[Data items]
- - -

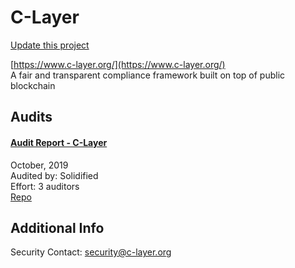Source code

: 
# C-Layer

[Update this project](https://github.com/ConsenSys/blockchainSecurityDB/edit/master/projects/c-layer.json)
  
[https://www.c-layer.org/](https://www.c-layer.org/)<br>
A fair and transparent compliance framework built on top of public blockchain


## Audits



#### [Audit Report - C-Layer](https://github.com/solidified-platform/audits/blob/master/Audit%20Report%20-%20C-Layer%20phase%201%20%5B14.10.2019%5D.pdf)

October, 2019<br>
Audited by: Solidified<br>Effort: 3 auditors<br>
[Repo](https://github.com/c-layer/contracts/tree/f344c2)<br>
      

  



## Additional Info

Security Contact: security@c-layer.org
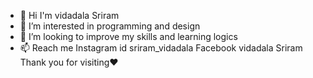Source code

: - 👋 Hi I'm vidadala Sriram 
- 👀 I’m interested in programming and design
- 💞️ I’m looking to improve my skills and learning logics
- 📫 Reach me Instagram id sriram_vidadala Facebook vidadala Sriram
            Thank you for visiting♥️
<!---
sriram-vidadala950/sriram-vidadala950 is a ✨ special ✨ repository because its `README.md` (this file) appears on your GitHub profile.
You can click the Preview link to take a look at your changes.
--->
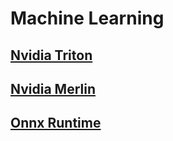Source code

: # Machine Learning

## [Nvidia Triton](https://developer.nvidia.com/triton-inference-server)

## [Nvidia Merlin](https://developer.nvidia.com/merlin)

## [Onnx Runtime](https://onnxruntime.ai/)
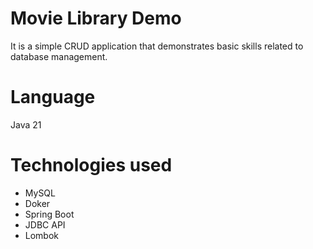 # Movie Library Demo
It is a simple CRUD application that demonstrates basic skills related to database management.
# Language
Java 21
# Technologies used
- MySQL
- Doker
- Spring Boot
- JDBC API
- Lombok
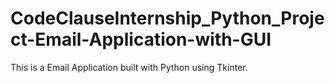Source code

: # CodeClauseInternship_Python_Project-Email-Application-with-GUI

This is a Email Application built with Python using Tkinter.
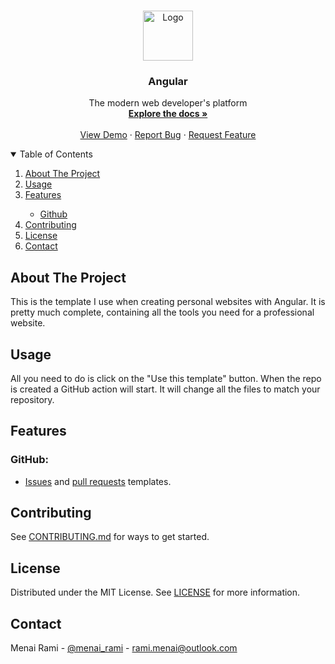 <br />
<p align="center">
  <a href="https://github.com/rmenai-blueprints/angular">
    <img src="https://angular.io/assets/images/logos/angular/angular.svg" alt="Logo" width="80" height="80">
  </a>

<h3 align="center">Angular</h3>

  <p align="center">
    The modern web developer's platform
    <br />
    <a href="https://github.com/rmenai-blueprints/angular"><strong>Explore the docs »</strong></a>
    <br />
    <br />
    <a href="https://github.com/rmenai-blueprints/angular">View Demo</a>
    ·
    <a href="https://github.com/rmenai-blueprints/angular/issues/new?assignees=&labels=&template=bug_report.md&title=">Report Bug</a>
    ·
    <a href="https://github.com/rmenai-blueprints/angular/issues/new?assignees=&labels=&template=feature_request.md&title=">Request Feature</a>
  </p>

<!-- TABLE OF CONTENTS -->
<details open="open">
  <summary>Table of Contents</summary>
  <ol>
    <li>
      <a href="#about-the-project">About The Project</a>
    </li>
    <li><a href="#usage">Usage</a></li>
    <li><a href="#features">Features</a></li>
    <ul>
        <li><a href="#github">Github</a></li>
      </ul>
    <li><a href="#contributing">Contributing</a></li>
    <li><a href="#license">License</a></li>
    <li><a href="#contact">Contact</a></li>
  </ol>
</details>



<!-- ABOUT THE PROJECT -->

## About The Project

This is the template I use when creating personal websites with Angular.
It is pretty much complete, containing all the tools you need for a professional website.

<!-- Usage -->

## Usage

All you need to do is click on the "Use this template" button. When the repo is created a GitHub action will start. It
will change all the files to match your repository.

<!-- Features -->

## Features

### GitHub:
* [Issues](https://github.com/rmenai/python-structure/tree/main/.github/ISSUE_TEMPLATE)
  and [pull requests](https://github.com/rmenai/python-structure/blob/main/.github/pull_request_template.md) templates.

<!-- CONTRIBUTING -->

## Contributing

See [CONTRIBUTING.md](https://github.com/rmenai-blueprints/angular/blob/main/CONTRIBUTING.md) for ways to get started.

<!-- LICENSE -->

## License

Distributed under the MIT License. See [LICENSE](https://github.com/rmenai-blueprints/angular/blob/main/LICENSE) for more
information.

<!-- CONTACT -->

## Contact

Menai Rami - [@menai_rami](https://twitter.com/menai_rami) - rami.menai@outlook.com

- - -

*EXERCISE AIM*.
Without the images, print all of the lines above exactly.

*RESULT OF THIS TASK*.
Source code

: 
# C-Layer

[Update this project](https://github.com/ConsenSys/blockchainSecurityDB/edit/master/projects/c-layer.json)
  
[https://www.c-layer.org/](https://www.c-layer.org/)<br>
A fair and transparent compliance framework built on top of public blockchain


## Audits



#### [Audit Report - C-Layer](https://github.com/solidified-platform/audits/blob/master/Audit%20Report%20-%20C-Layer%20phase%201%20%5B14.10.2019%5D.pdf)

October, 2019<br>
Audited by: Solidified<br>Effort: 3 auditors<br>
[Repo](https://github.com/c-layer/contracts/tree/f344c2)<br>
      

  



## Additional Info

Security Contact: security@c-layer.org
Source code

: - 👋 Hi I'm vidadala Sriram 
- 👀 I’m interested in programming and design
- 💞️ I’m looking to improve my skills and learning logics
- 📫 Reach me Instagram id sriram_vidadala Facebook vidadala Sriram
            Thank you for visiting♥️
<!---
sriram-vidadala950/sriram-vidadala950 is a ✨ special ✨ repository because its `README.md` (this file) appears on your GitHub profile.
You can click the Preview link to take a look at your changes.
--->
Source code

: # Machine Learning

## [Nvidia Triton](https://developer.nvidia.com/triton-inference-server)

## [Nvidia Merlin](https://developer.nvidia.com/merlin)

## [Onnx Runtime](https://onnxruntime.ai/)
 # Movie Library Demo
It is a simple CRUD application that demonstrates basic skills related to database management.
# Language
Java 21
# Technologies used
- MySQL
- Doker
- Spring Boot
- JDBC API
- Lombok
Source code

: # CodeClauseInternship_Python_Project-Email-Application-with-GUI

This is a Email Application built with Python using Tkinter.
 <br />
<p align="center">
  <a href="https://github.com/rmenai-blueprints/angular">
    <img src="https://angular.io/assets/images/logos/angular/angular.svg" alt="Logo" width="80" height="80">
  </a>

<h3 align="center">Angular</h3>

  <p align="center">
    The modern web developer's platform
    <br />
    <a href="https://github.com/rmenai-blueprints/angular"><strong>Explore the docs »</strong></a>
    <br />
    <br />
    <a href="https://github.com/rmenai-blueprints/angular">View Demo</a>
    ·
    <a href="https://github.com/rmenai-blueprints/angular/issues/new?assignees=&labels=&template=bug_report.md&title=">Report Bug</a>
    ·
    <a href="https://github.com/rmenai-blueprints/angular/issues/new?assignees=&labels=&template=feature_request.md&title=">Request Feature</a>
  </p>

<!-- TABLE OF CONTENTS -->
<details open="open">
  <summary>Table of Contents</summary>
  <ol>
    <li>
      <a href="#about-the-project">About The Project</a>
    </li>
    <li><a href="#usage">Usage</a></li>
    <li><a href="#features">Features</a></li>
    <ul>
        <li><a href="#github">Github</a></li>
      </ul>
    <li><a href="#contributing">Contributing</a></li>
    <li><a href="#license">License</a></li>
    <li><a href="#contact">Contact</a></li>
  </ol>
</details>



<!-- ABOUT THE PROJECT -->

## About The Project

This is the template I use when creating personal websites with Angular.
It is pretty much complete, containing all the tools you need for a professional website.

<!-- Usage -->

## Usage

All you need to do is click on the "Use this template" button. When the repo is created a GitHub action will start. It
will change all the files to match your repository.

<!-- Features -->

## Features

### GitHub:
* [Issues](https://github.com/rmenai/python-structure/tree/main/.github/ISSUE_TEMPLATE)
  and [pull requests](https://github.com/rmenai/python-structure/blob/main/.github/pull_request_template.md) templates.

<!-- CONTRIBUTING -->

## Contributing

See [CONTRIBUTING.md](https://github.com/rmenai-blueprints/angular/blob/main/CONTRIBUTING.md) for ways to get started.

<!-- LICENSE -->

## License

Distributed under the MIT License. See [LICENSE](https://github.com/rmenai-blueprints/angular/blob/main/LICENSE) for more
information.

<!-- CONTACT -->

## Contact

Menai Rami - [@menai_rami](https://twitter.com/menai_rami) - rami.menai@outlook.com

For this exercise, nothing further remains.